Unfortunately, Lopez showed that Taj Gibson can’t guard him on the block. Lopez was too strong for Taj, leaving the only options either Boozer or Nazr Mohammed (Noah didn’t play enough minutes to be a factor). As much as the idea of playoff minutes for Nazr probably scares Bulls fans, it may be a necessity. Because if Chicago cannot find a way to make it harder for Lopez to score—preferably pushing him out and forcing him to shoot midrange jumpers instead getting buckets at the rim—then this series will be over quickly.
Stopping, or rather slowing, Lopez and Deron Williams would be nice, but the Bulls may want to focus on stopping the role players. During the regular season, Lopez scored 22.0 points per game against the Bulls. Williams added 19.8 in the four games with Chicago. So that combination averaged 42 points against the Bulls in the regular season, and scored 43 in Game 1. News flash: the Bulls didn’t lose by one point.

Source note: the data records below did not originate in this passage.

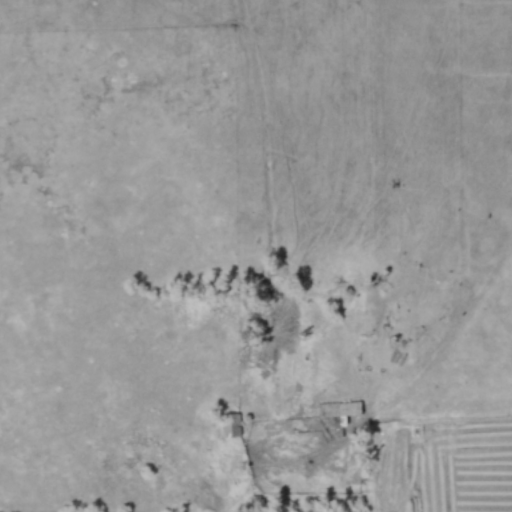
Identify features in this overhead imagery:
building: (341, 412)
building: (234, 426)
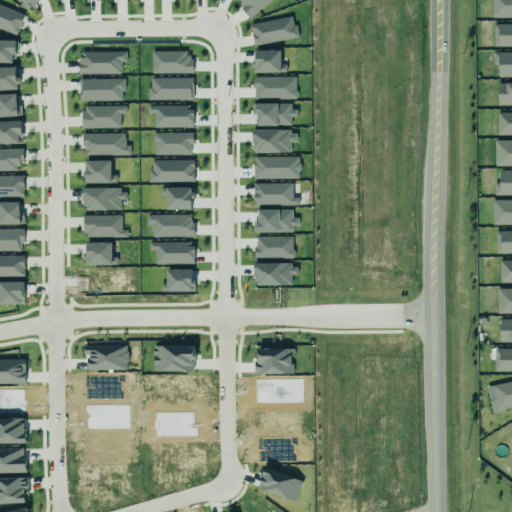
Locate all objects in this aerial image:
building: (28, 2)
building: (251, 6)
building: (10, 20)
building: (273, 30)
road: (125, 31)
building: (502, 35)
building: (6, 51)
building: (268, 61)
building: (100, 62)
building: (170, 62)
building: (503, 63)
building: (8, 78)
building: (170, 88)
building: (274, 88)
building: (101, 89)
building: (504, 93)
building: (8, 105)
building: (9, 106)
building: (274, 114)
building: (101, 116)
building: (102, 116)
building: (171, 116)
building: (504, 123)
building: (9, 132)
building: (10, 132)
building: (172, 143)
building: (105, 144)
building: (502, 152)
building: (503, 153)
building: (10, 158)
building: (10, 158)
building: (276, 167)
building: (171, 171)
building: (98, 172)
building: (503, 183)
building: (11, 186)
building: (11, 187)
building: (273, 194)
building: (102, 195)
building: (102, 198)
building: (177, 198)
building: (501, 212)
building: (10, 213)
building: (10, 213)
building: (170, 225)
building: (103, 226)
building: (10, 239)
building: (11, 239)
building: (503, 241)
building: (273, 247)
building: (97, 250)
building: (99, 254)
building: (173, 254)
road: (433, 255)
building: (11, 266)
building: (11, 266)
building: (505, 271)
building: (11, 292)
building: (11, 292)
building: (504, 300)
road: (326, 317)
road: (133, 324)
building: (505, 330)
building: (173, 358)
building: (502, 358)
building: (503, 359)
building: (501, 396)
building: (12, 460)
building: (12, 490)
road: (101, 504)
building: (16, 509)
building: (18, 510)
road: (424, 511)
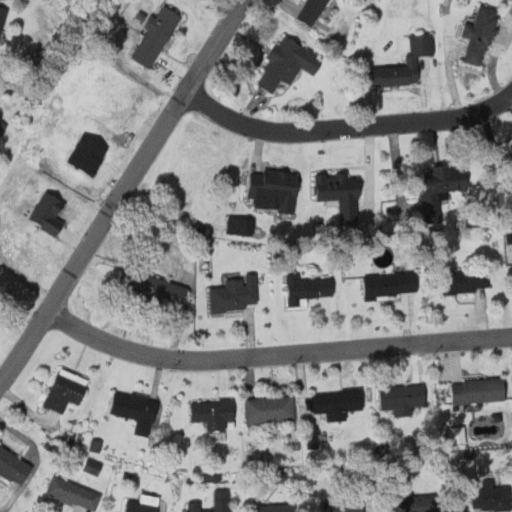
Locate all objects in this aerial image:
building: (316, 11)
building: (483, 34)
building: (156, 35)
building: (291, 63)
building: (407, 64)
road: (345, 130)
building: (72, 132)
building: (40, 176)
building: (438, 185)
building: (274, 187)
building: (277, 189)
building: (441, 189)
road: (120, 192)
building: (338, 193)
building: (342, 193)
building: (42, 209)
building: (247, 226)
building: (464, 280)
building: (468, 281)
building: (391, 284)
building: (392, 284)
building: (153, 287)
building: (309, 287)
building: (156, 288)
building: (310, 289)
building: (235, 293)
building: (237, 294)
road: (273, 355)
building: (68, 390)
building: (481, 390)
building: (404, 399)
building: (339, 403)
building: (272, 409)
building: (138, 411)
building: (215, 413)
building: (97, 445)
building: (15, 465)
building: (95, 467)
building: (214, 477)
building: (75, 493)
building: (493, 496)
building: (215, 503)
building: (423, 503)
building: (146, 504)
building: (346, 505)
building: (278, 508)
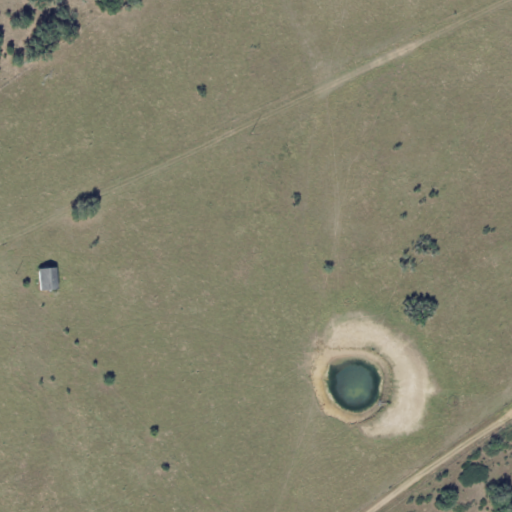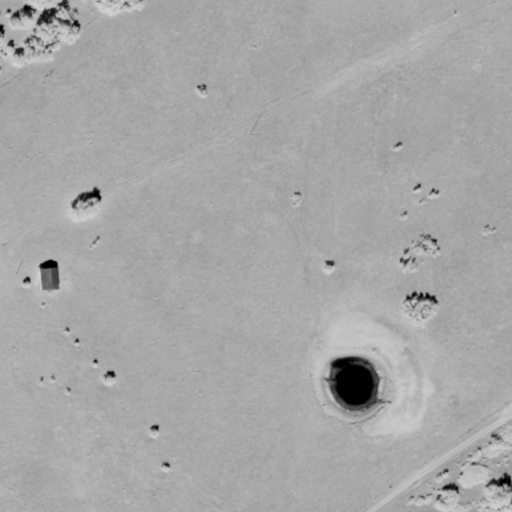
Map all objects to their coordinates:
road: (438, 459)
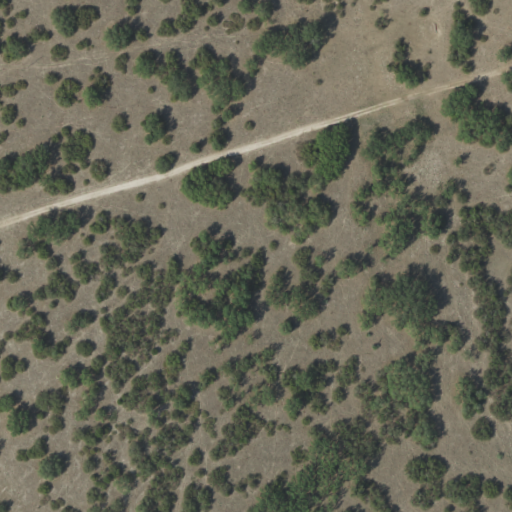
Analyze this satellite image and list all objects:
road: (256, 133)
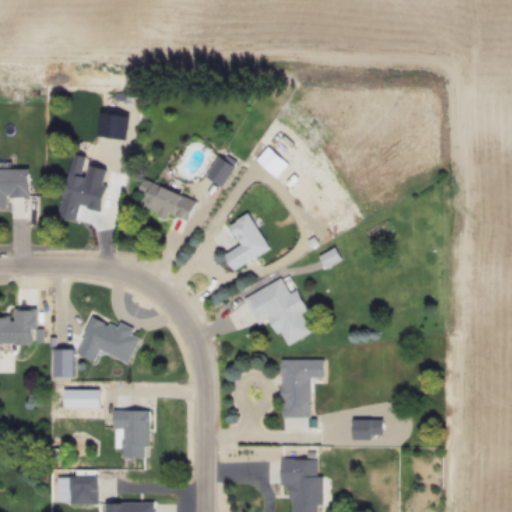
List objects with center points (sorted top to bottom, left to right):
road: (442, 70)
airport: (363, 135)
building: (270, 160)
building: (219, 171)
road: (234, 174)
building: (13, 184)
building: (79, 195)
building: (164, 199)
building: (245, 240)
road: (322, 243)
building: (329, 256)
building: (278, 308)
road: (181, 317)
building: (17, 325)
building: (106, 338)
building: (298, 385)
building: (365, 427)
building: (132, 430)
road: (253, 473)
building: (301, 483)
building: (81, 488)
building: (129, 506)
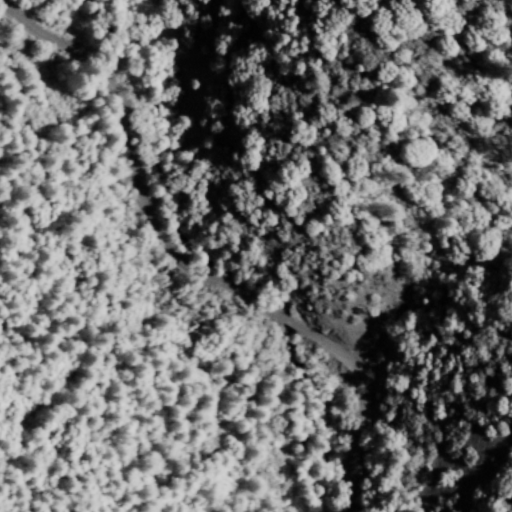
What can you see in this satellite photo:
road: (133, 162)
road: (284, 321)
road: (365, 399)
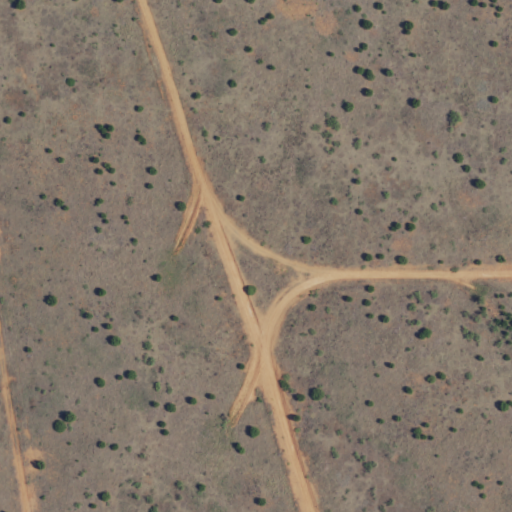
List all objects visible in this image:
road: (380, 270)
road: (1, 485)
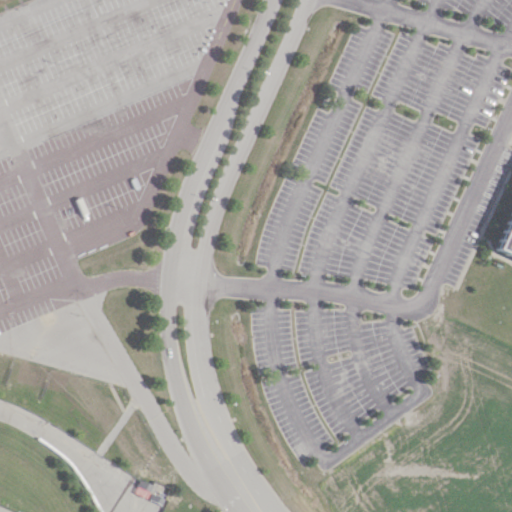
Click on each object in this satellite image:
road: (24, 10)
road: (425, 23)
road: (75, 32)
road: (114, 60)
road: (240, 66)
road: (103, 107)
road: (189, 136)
parking lot: (93, 139)
road: (94, 139)
road: (242, 139)
road: (167, 146)
road: (445, 163)
road: (188, 183)
road: (82, 190)
road: (38, 202)
road: (383, 203)
road: (336, 216)
building: (502, 228)
building: (504, 233)
road: (28, 257)
road: (136, 277)
road: (8, 283)
road: (36, 296)
road: (415, 305)
road: (270, 333)
road: (197, 336)
road: (171, 366)
road: (143, 402)
road: (221, 433)
road: (67, 450)
building: (113, 469)
building: (139, 488)
road: (242, 495)
building: (152, 498)
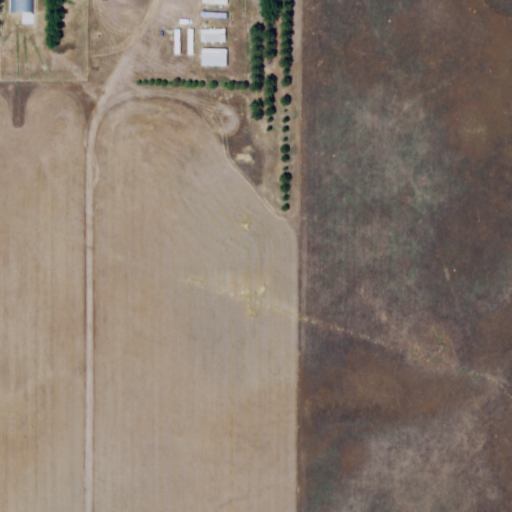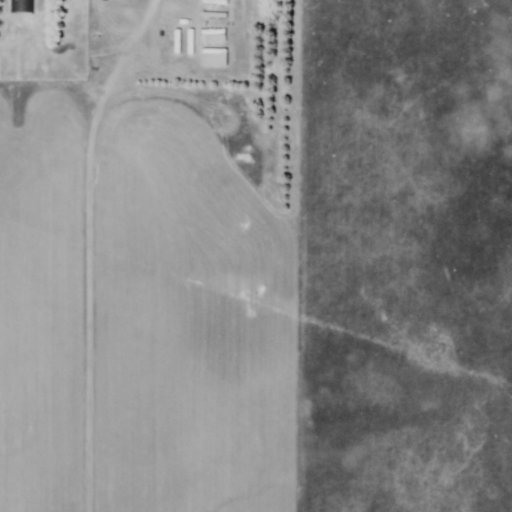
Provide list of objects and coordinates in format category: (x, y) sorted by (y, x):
building: (20, 7)
building: (24, 7)
building: (214, 35)
building: (215, 56)
road: (103, 92)
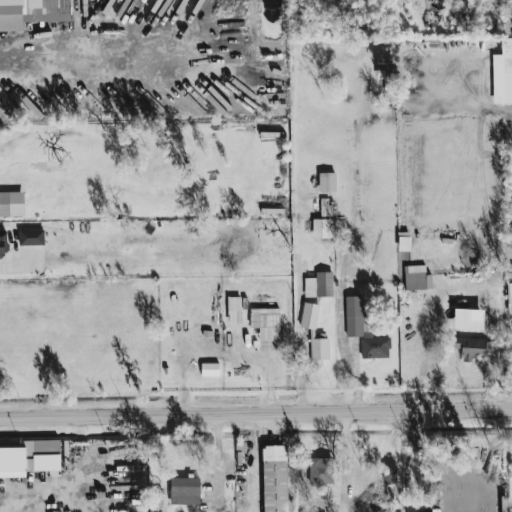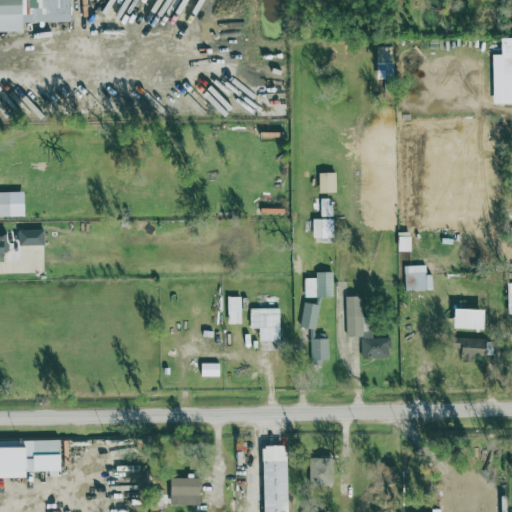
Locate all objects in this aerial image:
building: (28, 12)
building: (381, 61)
road: (14, 68)
building: (505, 69)
building: (324, 182)
building: (10, 204)
building: (323, 208)
building: (319, 228)
building: (510, 236)
building: (28, 237)
building: (1, 241)
building: (400, 241)
road: (9, 267)
building: (414, 278)
building: (317, 286)
building: (231, 310)
building: (351, 316)
building: (464, 319)
building: (263, 323)
building: (312, 334)
building: (371, 346)
building: (465, 348)
building: (207, 370)
road: (255, 414)
building: (22, 455)
road: (251, 462)
building: (315, 472)
building: (386, 475)
building: (272, 486)
building: (181, 492)
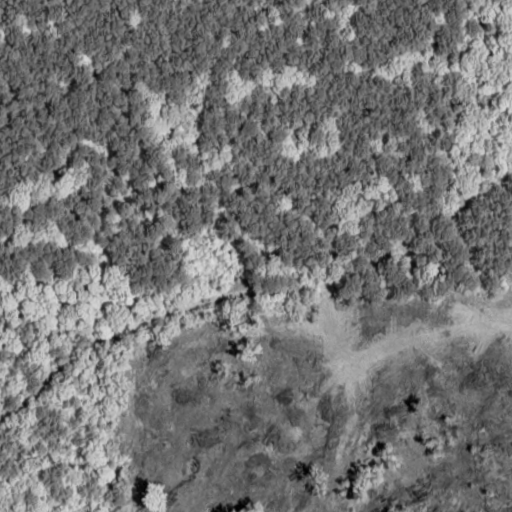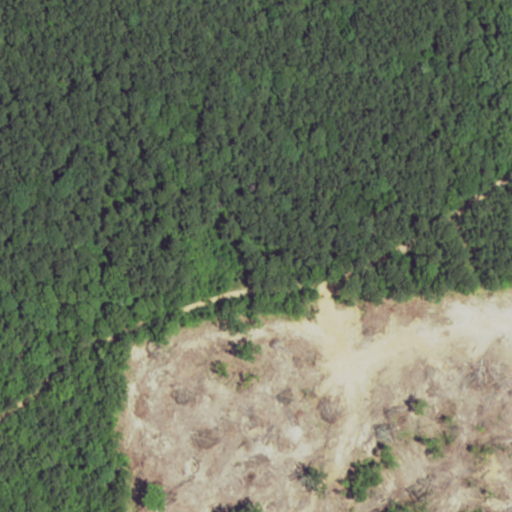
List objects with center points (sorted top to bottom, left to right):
road: (251, 323)
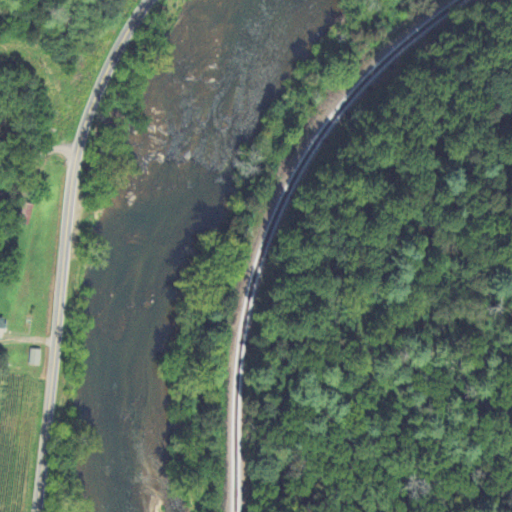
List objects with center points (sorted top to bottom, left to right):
road: (33, 160)
railway: (273, 221)
river: (152, 242)
road: (65, 248)
building: (2, 328)
building: (36, 358)
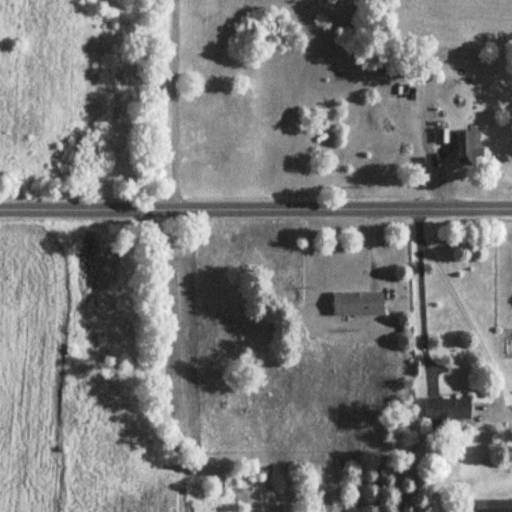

It was the other guys that hurt the Bulls more. C.J. Watson (OF ALL PEOPLE) went 6-8 for 14 points off the bench. Gerald Wallace woke up from his season slumber to score 14 points (5-7 FG) as well. Joe Johnson tallied four assists and four rebounds to go along with his 16 points. And Andray Blatche dropped 12. Hell, even Reggie Evans scored five points (Evans averaged 4.5 points this season).
Lopez and Williams are star players. It will be very tough to stop them. With Noah either out or a couple of steps slow, it will be even tougher to handle Lopez and protect the rim in general. But the Bulls have been doing that all season. Chicago was seventh best in the league at protecting the rim, holding teams to 63.0 percent from there. They also held opponents to 38.9 from 3-9 feet. Chicago will need to get closer to those numbers to keep this series within reach.
K.C. Johnson says that it’s possible either Marco Belinelli or Rip Hamilton may be bumped out of the rotation. I have my fingers crossed that it’s Rip. He was dreadful in game one, and considering Hamilton played just seven minutes compared to 20 for Belinelli, I’d say Thibs knows who should sit as well.
The bigger news is that Noah is apparently going to give it a go again tonight. He wasn’t good in Game 1, hobbling through 13 minutes of action in which he recorded four points and five boards. I don’t know if Joakim can do any more damage to the injury by playing on it, but at this point, in his bruised state, I’m also not sure he is doing the Bulls a ton of good. Although an injured Noah was far the Bulls only problem.
“The thing is, we’re disappointed. We played poorly and we have to change the mentality. We have to correct the mistakes,” Thibodeau said after the loss.
Usually, Thibs does a great job of correcting the Bulls errors, at least on defense, and getting them to respond and come out strong after a loss. Game 2 is when the adjustments take place and if Thibs can get the Bulls protecting the rim, Chicago can get right back in this series.
Boozer added: “We feel like we got our butts kicked, in the first half especially, but we didn’t play our best game. We all felt we can do so much more. That’s where it’s at. To a man we’ve got to do a lot better.”
The Bulls did do better in each one of the four regular season games they played against Brooklyn. They need to protect the rim, contain the role players and show that they belong in this series.
As awful as that game was—and we all know it was awful, probably one of the worst defeats under Tom Thibodeau—it still just counts as one loss. Meaning if the Bulls win in Game 2, whether by two points or 20, they are tied in the series.